Infinitely Losing My Edge
Yeah, I'm losing my edge.
I'm losing my edge.
The kids are coming up from behind.
I'm losing my edge.
I'm losing my edge to the kids from Suriname and from Cairo.
But I was there.
I was there in 1968.
I was there at the first Bowie show in Bromley.
I'm losing my edge.
I'm losing my edge to the kids whose footsteps I hear when they get on the decks.
I'm losing my edge to the internet seekers who can tell me every member of every good group from 1966 to 1973.
I'm losing my edge.
To all the kids in Sao Paulo and Bologna.
I'm losing my edge to the art-school Delhi kids in little jackets and borrowed nostalgia for the unremembered nineties.
I'm losing my edge.
I'm losing my edge.
I can hear the footsteps every night on the decks.
But I was there.
I was there in 1977 at the first Mistral practice in a loft in Amsterdam.
I was working on the snare sounds with much patience.
I was there when Robert Palmer started up his first band.
I told him, "Don't do it that way.
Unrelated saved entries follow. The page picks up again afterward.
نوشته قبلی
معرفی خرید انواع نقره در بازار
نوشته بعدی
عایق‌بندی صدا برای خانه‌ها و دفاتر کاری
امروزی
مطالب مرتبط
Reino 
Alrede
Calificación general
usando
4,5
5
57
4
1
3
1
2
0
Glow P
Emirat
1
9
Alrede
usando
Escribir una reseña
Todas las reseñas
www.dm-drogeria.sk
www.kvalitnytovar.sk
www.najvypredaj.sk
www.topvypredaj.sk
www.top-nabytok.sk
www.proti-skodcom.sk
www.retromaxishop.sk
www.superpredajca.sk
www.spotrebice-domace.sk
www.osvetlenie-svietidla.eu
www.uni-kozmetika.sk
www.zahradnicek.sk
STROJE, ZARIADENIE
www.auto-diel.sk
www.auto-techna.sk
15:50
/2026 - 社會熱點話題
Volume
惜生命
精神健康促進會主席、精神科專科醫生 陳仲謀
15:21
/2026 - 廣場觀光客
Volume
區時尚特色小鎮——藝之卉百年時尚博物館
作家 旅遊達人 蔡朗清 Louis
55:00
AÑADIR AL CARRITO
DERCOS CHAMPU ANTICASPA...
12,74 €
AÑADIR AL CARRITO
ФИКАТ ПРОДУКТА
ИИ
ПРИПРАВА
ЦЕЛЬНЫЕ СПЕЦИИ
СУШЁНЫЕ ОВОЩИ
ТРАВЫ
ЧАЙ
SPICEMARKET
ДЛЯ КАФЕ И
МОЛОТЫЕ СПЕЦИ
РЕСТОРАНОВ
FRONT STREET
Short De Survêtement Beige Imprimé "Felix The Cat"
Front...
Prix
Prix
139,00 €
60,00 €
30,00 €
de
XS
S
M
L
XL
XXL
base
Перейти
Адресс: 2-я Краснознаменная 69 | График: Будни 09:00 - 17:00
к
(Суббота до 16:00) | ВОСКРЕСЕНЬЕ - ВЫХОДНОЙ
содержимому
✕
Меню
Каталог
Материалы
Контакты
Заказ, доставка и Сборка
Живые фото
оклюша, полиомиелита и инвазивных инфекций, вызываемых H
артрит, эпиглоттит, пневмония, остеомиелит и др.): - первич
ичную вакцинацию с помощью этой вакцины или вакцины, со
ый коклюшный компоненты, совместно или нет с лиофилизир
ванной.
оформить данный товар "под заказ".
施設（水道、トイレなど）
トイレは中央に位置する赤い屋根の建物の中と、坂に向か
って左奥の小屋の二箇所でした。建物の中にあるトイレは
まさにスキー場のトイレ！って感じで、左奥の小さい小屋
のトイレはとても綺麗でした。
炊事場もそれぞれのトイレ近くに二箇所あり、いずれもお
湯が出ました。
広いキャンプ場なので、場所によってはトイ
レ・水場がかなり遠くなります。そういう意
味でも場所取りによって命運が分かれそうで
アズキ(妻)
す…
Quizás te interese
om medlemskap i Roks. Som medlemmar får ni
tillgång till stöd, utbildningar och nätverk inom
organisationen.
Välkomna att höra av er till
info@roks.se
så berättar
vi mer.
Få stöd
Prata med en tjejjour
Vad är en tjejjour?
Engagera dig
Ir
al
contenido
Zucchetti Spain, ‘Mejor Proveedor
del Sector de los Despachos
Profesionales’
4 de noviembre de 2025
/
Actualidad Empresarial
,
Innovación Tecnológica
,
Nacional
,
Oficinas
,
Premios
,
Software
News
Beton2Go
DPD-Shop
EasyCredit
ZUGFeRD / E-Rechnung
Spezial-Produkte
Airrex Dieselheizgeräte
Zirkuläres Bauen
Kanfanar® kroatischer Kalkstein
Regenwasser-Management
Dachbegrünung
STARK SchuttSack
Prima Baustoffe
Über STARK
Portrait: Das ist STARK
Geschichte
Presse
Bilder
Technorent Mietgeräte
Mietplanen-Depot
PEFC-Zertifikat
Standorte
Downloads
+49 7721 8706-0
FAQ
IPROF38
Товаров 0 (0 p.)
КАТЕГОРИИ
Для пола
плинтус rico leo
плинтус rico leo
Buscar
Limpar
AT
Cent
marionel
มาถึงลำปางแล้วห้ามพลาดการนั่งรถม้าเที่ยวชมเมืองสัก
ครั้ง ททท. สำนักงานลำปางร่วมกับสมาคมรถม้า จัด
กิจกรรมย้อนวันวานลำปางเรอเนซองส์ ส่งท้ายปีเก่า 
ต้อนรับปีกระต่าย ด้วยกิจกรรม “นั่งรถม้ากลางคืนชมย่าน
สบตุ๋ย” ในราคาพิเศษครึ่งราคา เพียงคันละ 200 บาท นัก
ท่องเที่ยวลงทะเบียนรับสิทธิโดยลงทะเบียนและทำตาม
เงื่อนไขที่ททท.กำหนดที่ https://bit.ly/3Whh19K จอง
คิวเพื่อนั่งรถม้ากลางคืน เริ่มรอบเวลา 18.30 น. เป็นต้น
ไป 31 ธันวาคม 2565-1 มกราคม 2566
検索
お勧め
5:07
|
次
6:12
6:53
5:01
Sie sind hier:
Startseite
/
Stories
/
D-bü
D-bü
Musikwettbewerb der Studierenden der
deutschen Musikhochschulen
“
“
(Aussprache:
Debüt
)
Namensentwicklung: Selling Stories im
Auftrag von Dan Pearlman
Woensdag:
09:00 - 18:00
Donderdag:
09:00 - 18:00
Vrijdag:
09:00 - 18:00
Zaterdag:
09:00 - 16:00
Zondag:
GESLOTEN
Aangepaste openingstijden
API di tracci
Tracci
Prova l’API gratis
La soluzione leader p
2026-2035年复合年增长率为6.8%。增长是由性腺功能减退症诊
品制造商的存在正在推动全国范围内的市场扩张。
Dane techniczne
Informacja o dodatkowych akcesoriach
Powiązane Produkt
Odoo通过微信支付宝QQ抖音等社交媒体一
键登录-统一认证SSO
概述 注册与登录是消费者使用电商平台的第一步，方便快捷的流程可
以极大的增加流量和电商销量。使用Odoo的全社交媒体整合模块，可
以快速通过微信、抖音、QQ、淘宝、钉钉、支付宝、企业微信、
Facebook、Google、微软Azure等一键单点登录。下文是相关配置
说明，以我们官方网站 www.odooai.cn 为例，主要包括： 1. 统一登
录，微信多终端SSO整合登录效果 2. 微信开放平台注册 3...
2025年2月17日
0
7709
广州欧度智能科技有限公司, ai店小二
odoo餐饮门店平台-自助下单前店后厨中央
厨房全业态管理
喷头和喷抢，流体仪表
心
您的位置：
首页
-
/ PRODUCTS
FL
You'll never make a dime."
I was there.
I was the first guy playing Depeche Mode to the jazz kids.
I played it at the Crocodile.
Everybody thought I was crazy.
We all know.
I was there.
I was there.
I've never been wrong.
But I'm losing my edge to better-looking people with better ideas and more talent.
And they're actually really, really nice.
I'm losing my edge.
I heard you have a compilation of every good song ever done by anybody.
Every great song by Lou Reed. All the underground hits.
All The West Coast Pop Art Experimental Band tracks. I heard you have a vinyl of every Q65 record on German import.
I heard that you have a white label of every seminal rap hit - 1985, '86, '87.
I heard that you have a CD compilation of every good '80s cut and another box set from the '80s.
I hear you're buying a chamberlin and a mellotron and are throwing your macbook out the window because you want to make something real. You want to make a Absolute Body Control record.
I hear that you and your band have sold your chamberlin and bought an oboe.
I hear that you and your band have sold your oboe and bought a chamberlin.
I hear everybody that you know is more relevant than everybody that I know.
But have you seen my records?
Thinking Fellers Union Local 282,
Tropical Tobacco,
Bauhaus,
Lee Hazlewood,
Silicon Teens,
Khruangbin,
Electric Light Orchestra,
Robert Görl,
Deakin,
Lakeside,
Dawn Penn,
The Evens,
The Red Krayola,
Johnny Clarke,
Röyhkä ja Rättö ja Lehtisalo,
Matthew Halsall,
Pete Rock & C.L. Smooth,
Yaz,
The Black Dice,
the Association,
John Coltrane,
Roger Hodgson,
Gil Scott-Heron and Jamie xx,
The Divine Comedy,
Minnie Riperton,
Gichy Dan,
A Certain Ratio,
Y Pants,
The Slits,
Moby Grape,
Quando Quango,
Nik Kershaw,
Minor Threat,
Junior Murvin,
Brick,
Eric Dolphy,
The Star Department,
Deepchord,
Donny Hathaway,
Toni Rubio,
Be Bop Deluxe,
John Foxx,
Visionaries,LMNO, T- Love & Iriscience,
kango's stein massive,
Lindisfarne,
The Saints,
Ken Boothe,
Crooked Eye,
Kango’s Stein Massive,
Q65,
The Moody Blues,
June Days,
Traffic Nightmare,
The Cure,
Peter Gordon & Love of Life Orchestra,
The Cosmic Jokers,
Amon Düül,
Joe Smooth,
Ituana,
Rhythm & Sound,
Darondo,
The J.B.'s, The J.B.'s, The J.B.'s, The J.B.'s.
You don't know what you really want.
You don't know what you really want.
You don't know what you really want.
You don't know what you really want.
You don't know what you really want.
You don't know what you really want.
You don't know what you really want.
You don't know what you really want.
You don't know what you really want.
You don't know what you really want.
You don't know what you really want.
You don't know what you really want.
You don't know what you really want.
You don't know what you really want.
You don't know what you really want.